No que toca ao funcionamento do acesso dos alunos aos recursos digitais, na comparação entre os três grupos, os estudantes apresentaram uma perceção mais otimista (M=1,20) relativamente à apresentada pelos professores (M=,86) e gestores (M=,99) sobre o acesso dos estudantes.
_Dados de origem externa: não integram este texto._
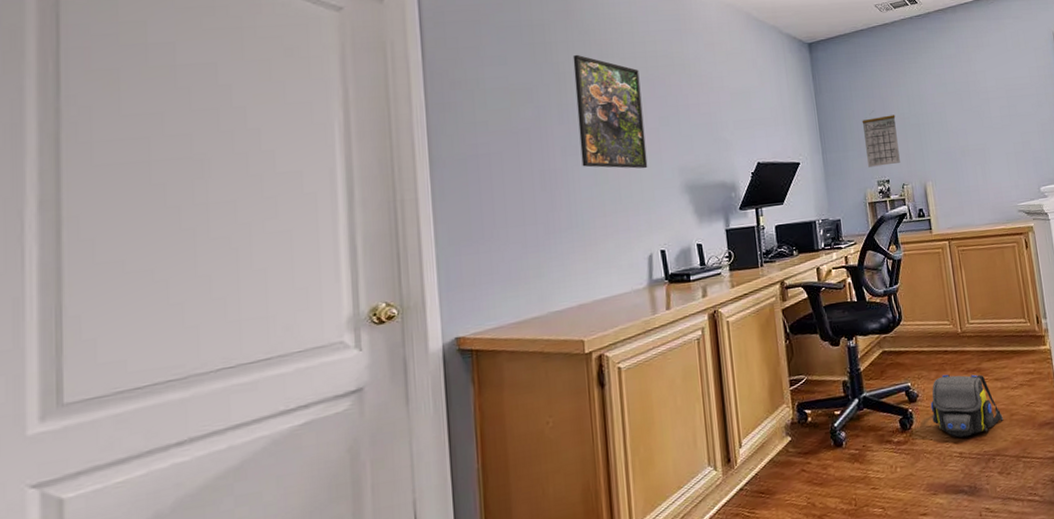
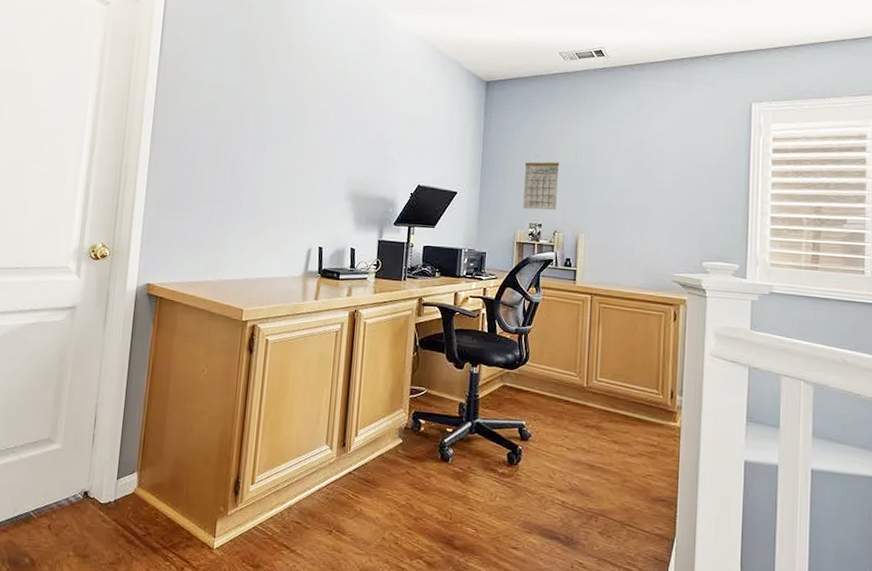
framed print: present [572,54,648,169] -> none [267,64,328,173]
shoulder bag: present [930,374,1003,438] -> none [540,422,615,490]

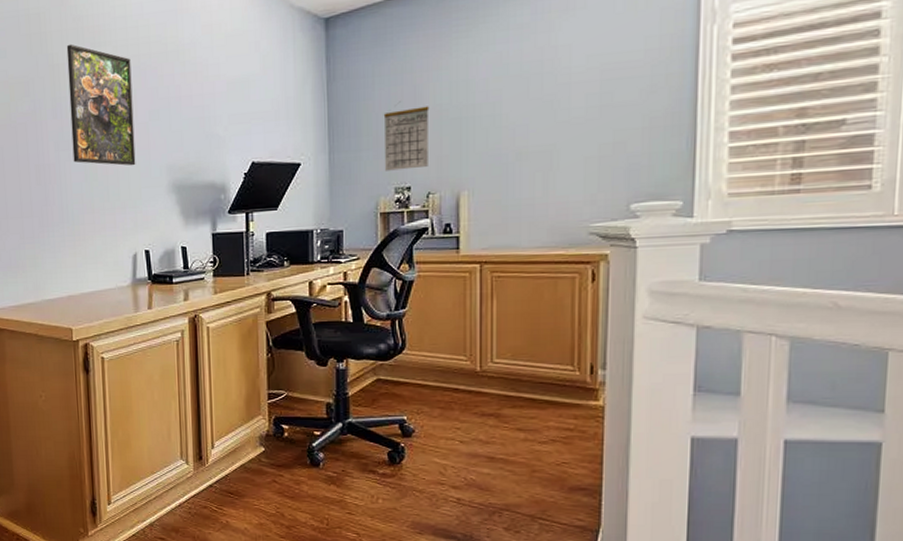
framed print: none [267,64,328,173] -> present [66,44,136,166]

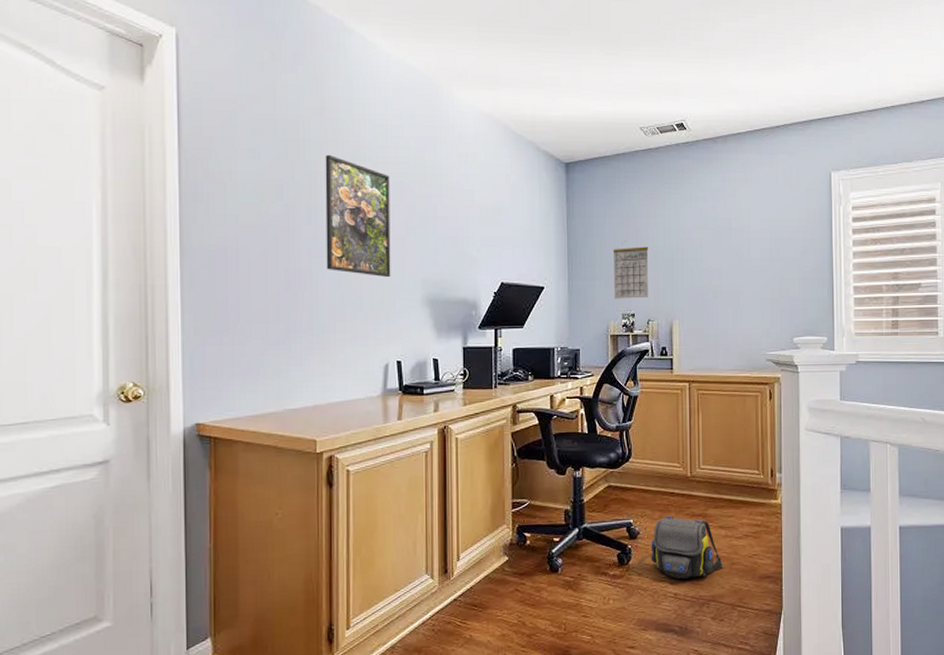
shoulder bag: none [428,414,521,484] -> present [650,516,723,580]

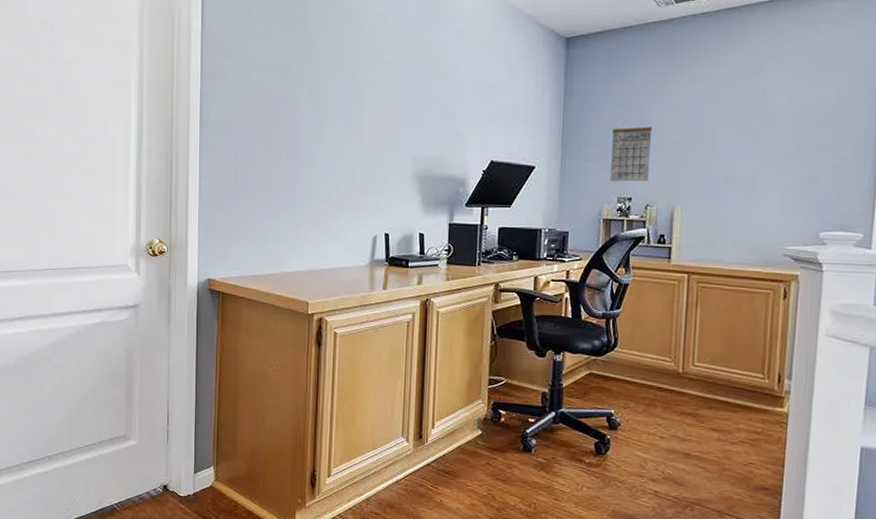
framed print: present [325,154,391,278] -> none [324,33,387,153]
shoulder bag: present [650,516,723,580] -> none [631,410,713,479]

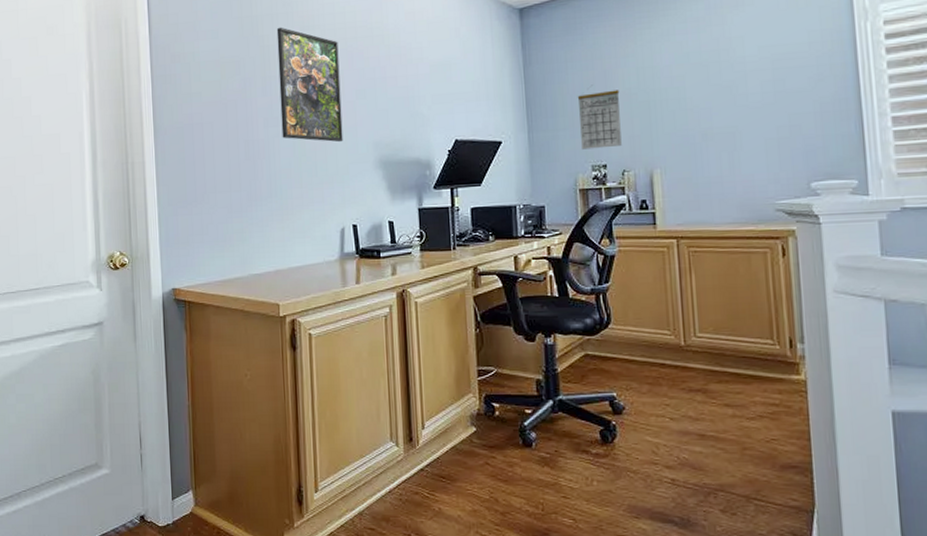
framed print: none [324,33,387,153] -> present [276,27,343,143]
Isto pode estar relacionado com mudanças positivas no acesso dos estudantes aos recursos ao longo do recorte temporal que constituiu o ensino remoto (2020-2021), considerando o alto percentual (75,4%) que indicou não ter acesso ou ter acesso limitado aos recursos digitais durante a pandemia.
O estudo Painel TIC Covid-19 - 3ª edição (CETIC.BR, 2020), que abrangeu todas as regiões do Brasil, apresentou resultados convergentes com os desta investigação, já que referiu a falta de motivação para estudar e a falta/baixa qualidade da conexão à internet como dois dos principais óbices vivenciados no ensino remoto.
Na opinião dos professores, entre todos os itens, o que melhor funcionou foi a colaboração com seus pares, para trocar experiências, compartilhar estratégias, aplicativos e tutoriais (45,1%), mas o que menos funcionou foi a interação com e participação dos responsáveis pelos alunos/encarregados de educação (46,4%).
Condizente com este resultado, no estudo de Bilgin et al. (2022), 73% dos professores afirmaram que, durante o ensino remoto, a colaboração com outros professores para propiciar aos estudantes uma experiência de aprendizagem mais coerente aumentou, e apenas um percentual bem baixo deles (14%) considerou que o relacionamento com os pais funcionou bem.
Outros estudos realizados no Brasil ou internacionalmente (Dias-Trindade et al., 2020; Godoi et al., 2021; Lucas & Moita, 2020; Oliveira & Amancio, 2021; Scully et al., 2021; Souza & Vasconcelos, 2021) também apontaram a ampliação da colaboração entre os professores, em geral, por meio dos grupos de discussão nas redes sociais, nomeadamente Instagram, Facebook e WhatsApp.
Na visão de 65,3% dos gestores, a interação entre os professores e gestão da escola, expressa na colaboração para facilitar a troca de informações e a aprendizagem, foi o aspeto que melhor funcionou no ensino remoto, enquanto o maior percentual obtido quanto ao que menos funcionou (20%) indicou a autonomia, motivação, determinação e organização dos alunos.
Na investigação desenvolvida pelo Projeto Scientix (Bilgin et al., 2022), de modo similar, o item autonomia, motivação, determinação e organização dos aprendentes funcionou bem para 26% dos participantes daquele estudo. Contrariamente, para apenas 8% deles, a interação entre os professores e gestão da escola funcionou bem.